**What you have to do**
Everything from the line with "M656,30l87,109" to the end of the data is to be retyped exactly, and nothing else.
- Opening Delimiter -
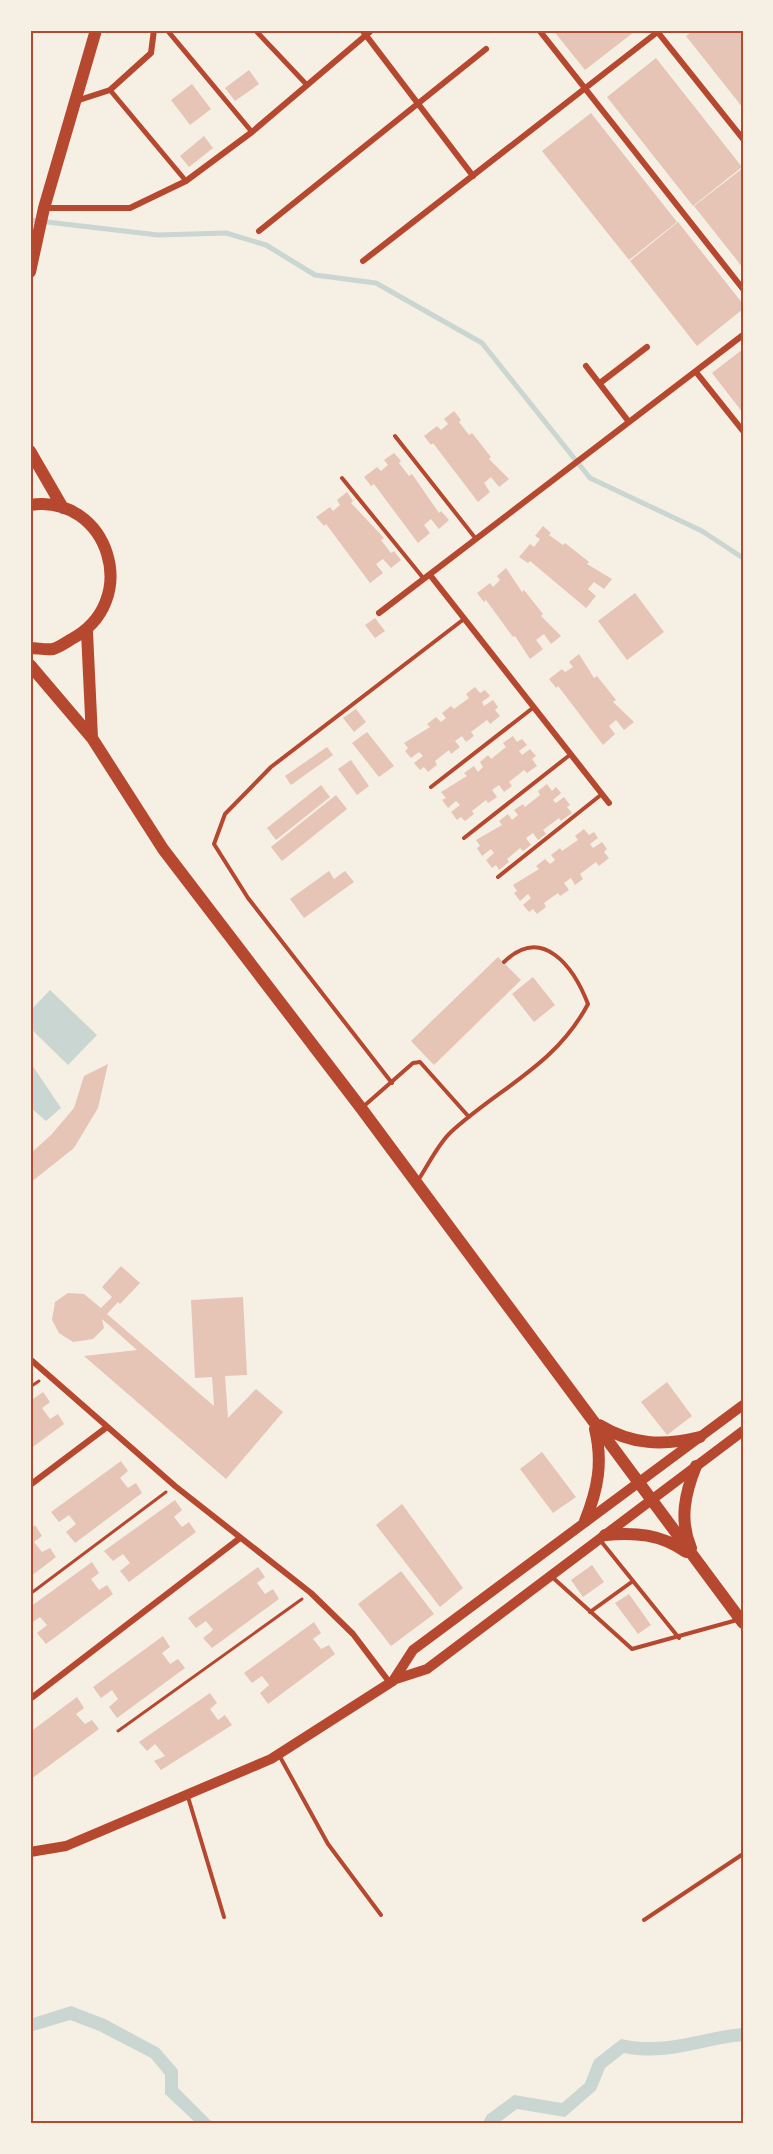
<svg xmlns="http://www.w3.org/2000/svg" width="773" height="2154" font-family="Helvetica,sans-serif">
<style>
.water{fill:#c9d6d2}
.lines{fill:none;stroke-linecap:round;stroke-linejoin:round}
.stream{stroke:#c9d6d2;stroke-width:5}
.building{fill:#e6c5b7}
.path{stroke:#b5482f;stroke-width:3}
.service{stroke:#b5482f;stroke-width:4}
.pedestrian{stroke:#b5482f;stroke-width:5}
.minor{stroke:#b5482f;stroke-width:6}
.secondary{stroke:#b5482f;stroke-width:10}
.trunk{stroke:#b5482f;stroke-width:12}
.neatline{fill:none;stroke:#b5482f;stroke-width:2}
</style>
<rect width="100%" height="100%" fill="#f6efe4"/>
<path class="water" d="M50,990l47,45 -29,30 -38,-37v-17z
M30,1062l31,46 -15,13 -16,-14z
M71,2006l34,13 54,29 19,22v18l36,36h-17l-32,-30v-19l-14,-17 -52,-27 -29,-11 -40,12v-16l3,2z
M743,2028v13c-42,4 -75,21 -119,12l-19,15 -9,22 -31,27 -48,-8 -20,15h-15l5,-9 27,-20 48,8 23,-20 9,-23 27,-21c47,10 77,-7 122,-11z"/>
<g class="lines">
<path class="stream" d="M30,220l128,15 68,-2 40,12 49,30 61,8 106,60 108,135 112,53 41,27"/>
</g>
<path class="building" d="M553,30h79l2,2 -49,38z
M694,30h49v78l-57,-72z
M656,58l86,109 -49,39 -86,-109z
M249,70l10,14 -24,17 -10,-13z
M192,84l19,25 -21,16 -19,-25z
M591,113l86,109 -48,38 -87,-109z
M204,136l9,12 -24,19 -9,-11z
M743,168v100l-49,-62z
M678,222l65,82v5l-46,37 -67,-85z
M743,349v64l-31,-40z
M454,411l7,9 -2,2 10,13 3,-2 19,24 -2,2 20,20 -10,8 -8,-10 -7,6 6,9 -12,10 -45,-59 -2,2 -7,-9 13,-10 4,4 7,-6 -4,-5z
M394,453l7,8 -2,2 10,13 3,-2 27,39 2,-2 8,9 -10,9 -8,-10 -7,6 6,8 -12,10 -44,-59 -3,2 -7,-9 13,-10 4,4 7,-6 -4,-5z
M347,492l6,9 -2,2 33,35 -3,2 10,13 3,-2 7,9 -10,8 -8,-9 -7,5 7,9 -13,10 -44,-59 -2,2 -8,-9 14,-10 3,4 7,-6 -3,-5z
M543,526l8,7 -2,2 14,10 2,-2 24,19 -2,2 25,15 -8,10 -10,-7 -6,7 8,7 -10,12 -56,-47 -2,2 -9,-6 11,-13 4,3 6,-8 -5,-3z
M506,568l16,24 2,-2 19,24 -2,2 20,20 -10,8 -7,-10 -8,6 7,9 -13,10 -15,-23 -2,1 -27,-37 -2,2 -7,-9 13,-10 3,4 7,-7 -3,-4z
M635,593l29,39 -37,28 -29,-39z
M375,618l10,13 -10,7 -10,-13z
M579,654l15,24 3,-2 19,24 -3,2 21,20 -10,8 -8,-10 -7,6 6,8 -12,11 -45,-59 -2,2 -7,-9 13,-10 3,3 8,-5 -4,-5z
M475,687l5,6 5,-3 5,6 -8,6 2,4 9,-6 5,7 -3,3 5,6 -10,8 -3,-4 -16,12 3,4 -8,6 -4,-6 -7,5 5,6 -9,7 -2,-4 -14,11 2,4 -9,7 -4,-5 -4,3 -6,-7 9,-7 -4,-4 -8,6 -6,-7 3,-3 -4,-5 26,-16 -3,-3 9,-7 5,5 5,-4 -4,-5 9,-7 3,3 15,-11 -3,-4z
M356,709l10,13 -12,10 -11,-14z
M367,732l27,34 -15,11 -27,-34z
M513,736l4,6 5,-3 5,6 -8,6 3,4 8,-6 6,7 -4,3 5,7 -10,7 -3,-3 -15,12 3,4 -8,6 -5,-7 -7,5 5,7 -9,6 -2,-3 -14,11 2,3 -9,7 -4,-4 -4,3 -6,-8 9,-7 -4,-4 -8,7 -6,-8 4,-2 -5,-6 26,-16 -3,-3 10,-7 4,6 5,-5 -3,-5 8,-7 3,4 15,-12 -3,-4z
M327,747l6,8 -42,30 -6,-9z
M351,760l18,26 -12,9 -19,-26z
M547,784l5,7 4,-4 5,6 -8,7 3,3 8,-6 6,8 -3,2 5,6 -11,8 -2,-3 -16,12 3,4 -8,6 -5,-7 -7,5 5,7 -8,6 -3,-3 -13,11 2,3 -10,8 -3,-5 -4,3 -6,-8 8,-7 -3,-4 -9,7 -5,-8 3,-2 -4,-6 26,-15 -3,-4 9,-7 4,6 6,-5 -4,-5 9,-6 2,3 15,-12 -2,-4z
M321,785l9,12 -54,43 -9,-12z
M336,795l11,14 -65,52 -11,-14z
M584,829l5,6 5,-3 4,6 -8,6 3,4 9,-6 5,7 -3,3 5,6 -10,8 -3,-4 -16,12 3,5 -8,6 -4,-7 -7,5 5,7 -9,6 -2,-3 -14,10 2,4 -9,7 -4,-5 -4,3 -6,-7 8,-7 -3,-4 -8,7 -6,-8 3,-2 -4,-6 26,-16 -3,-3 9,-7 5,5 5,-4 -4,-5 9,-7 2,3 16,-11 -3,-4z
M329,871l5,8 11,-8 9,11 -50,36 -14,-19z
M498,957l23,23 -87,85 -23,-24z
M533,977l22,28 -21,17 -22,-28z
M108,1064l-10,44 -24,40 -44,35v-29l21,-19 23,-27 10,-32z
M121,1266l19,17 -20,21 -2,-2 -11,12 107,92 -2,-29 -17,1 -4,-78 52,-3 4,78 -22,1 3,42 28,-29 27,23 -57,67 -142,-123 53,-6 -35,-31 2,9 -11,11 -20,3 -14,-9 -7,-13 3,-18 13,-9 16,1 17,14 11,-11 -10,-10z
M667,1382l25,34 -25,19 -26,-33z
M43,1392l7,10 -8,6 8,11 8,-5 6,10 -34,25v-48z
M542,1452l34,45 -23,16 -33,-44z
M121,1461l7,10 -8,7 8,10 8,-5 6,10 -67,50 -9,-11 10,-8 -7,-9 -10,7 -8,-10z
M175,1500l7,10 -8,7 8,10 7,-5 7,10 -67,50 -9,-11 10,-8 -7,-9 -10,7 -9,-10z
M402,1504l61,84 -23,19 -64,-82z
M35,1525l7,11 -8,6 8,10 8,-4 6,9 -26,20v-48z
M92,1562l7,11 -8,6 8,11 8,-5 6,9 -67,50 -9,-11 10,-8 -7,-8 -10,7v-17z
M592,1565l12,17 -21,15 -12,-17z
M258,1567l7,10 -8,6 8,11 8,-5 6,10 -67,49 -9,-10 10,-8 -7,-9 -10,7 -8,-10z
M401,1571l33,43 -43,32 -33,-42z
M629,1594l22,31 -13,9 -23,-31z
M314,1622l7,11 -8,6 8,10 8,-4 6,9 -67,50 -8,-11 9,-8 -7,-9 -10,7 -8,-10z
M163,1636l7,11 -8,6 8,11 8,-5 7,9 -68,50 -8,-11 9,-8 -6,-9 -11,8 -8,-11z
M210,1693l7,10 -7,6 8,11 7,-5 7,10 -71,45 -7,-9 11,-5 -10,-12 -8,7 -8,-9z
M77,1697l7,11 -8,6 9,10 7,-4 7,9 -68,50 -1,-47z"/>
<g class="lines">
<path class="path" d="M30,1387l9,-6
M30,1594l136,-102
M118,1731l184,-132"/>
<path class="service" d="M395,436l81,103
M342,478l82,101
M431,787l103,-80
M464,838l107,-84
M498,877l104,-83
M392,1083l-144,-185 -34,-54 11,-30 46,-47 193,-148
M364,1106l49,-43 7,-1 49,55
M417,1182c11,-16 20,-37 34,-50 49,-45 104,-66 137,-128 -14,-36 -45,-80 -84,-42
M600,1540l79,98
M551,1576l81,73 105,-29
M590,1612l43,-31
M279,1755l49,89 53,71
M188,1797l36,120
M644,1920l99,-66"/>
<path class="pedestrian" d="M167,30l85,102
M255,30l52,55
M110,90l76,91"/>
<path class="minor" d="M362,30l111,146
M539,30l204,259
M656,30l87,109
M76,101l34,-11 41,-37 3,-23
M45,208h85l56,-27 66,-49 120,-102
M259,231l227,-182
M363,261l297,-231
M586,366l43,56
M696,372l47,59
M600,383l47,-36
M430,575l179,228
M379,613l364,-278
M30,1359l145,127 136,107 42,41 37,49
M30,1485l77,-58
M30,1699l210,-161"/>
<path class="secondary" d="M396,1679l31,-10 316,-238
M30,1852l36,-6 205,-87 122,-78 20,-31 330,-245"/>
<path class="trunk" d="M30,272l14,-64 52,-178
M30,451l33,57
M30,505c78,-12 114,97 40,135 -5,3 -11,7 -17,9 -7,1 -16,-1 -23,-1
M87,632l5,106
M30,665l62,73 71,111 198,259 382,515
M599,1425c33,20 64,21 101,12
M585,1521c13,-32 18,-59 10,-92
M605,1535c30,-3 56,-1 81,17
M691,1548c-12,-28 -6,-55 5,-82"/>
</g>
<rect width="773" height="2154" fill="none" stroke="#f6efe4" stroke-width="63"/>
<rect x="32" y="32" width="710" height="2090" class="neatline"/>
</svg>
- Closing Delimiter -
**Task solution**
M656,30l87,109
M76,101l34,-11 41,-37 3,-23
M45,208h85l56,-27 66,-49 120,-102
M259,231l227,-182
M363,261l297,-231
M586,366l43,56
M696,372l47,59
M600,383l47,-36
M430,575l179,228
M379,613l364,-278
M30,1359l145,127 136,107 42,41 37,49
M30,1485l77,-58
M30,1699l210,-161"/>
<path class="secondary" d="M396,1679l31,-10 316,-238
M30,1852l36,-6 205,-87 122,-78 20,-31 330,-245"/>
<path class="trunk" d="M30,272l14,-64 52,-178
M30,451l33,57
M30,505c78,-12 114,97 40,135 -5,3 -11,7 -17,9 -7,1 -16,-1 -23,-1
M87,632l5,106
M30,665l62,73 71,111 198,259 382,515
M599,1425c33,20 64,21 101,12
M585,1521c13,-32 18,-59 10,-92
M605,1535c30,-3 56,-1 81,17
M691,1548c-12,-28 -6,-55 5,-82"/>
</g>
<rect width="773" height="2154" fill="none" stroke="#f6efe4" stroke-width="63"/>
<rect x="32" y="32" width="710" height="2090" class="neatline"/>
</svg>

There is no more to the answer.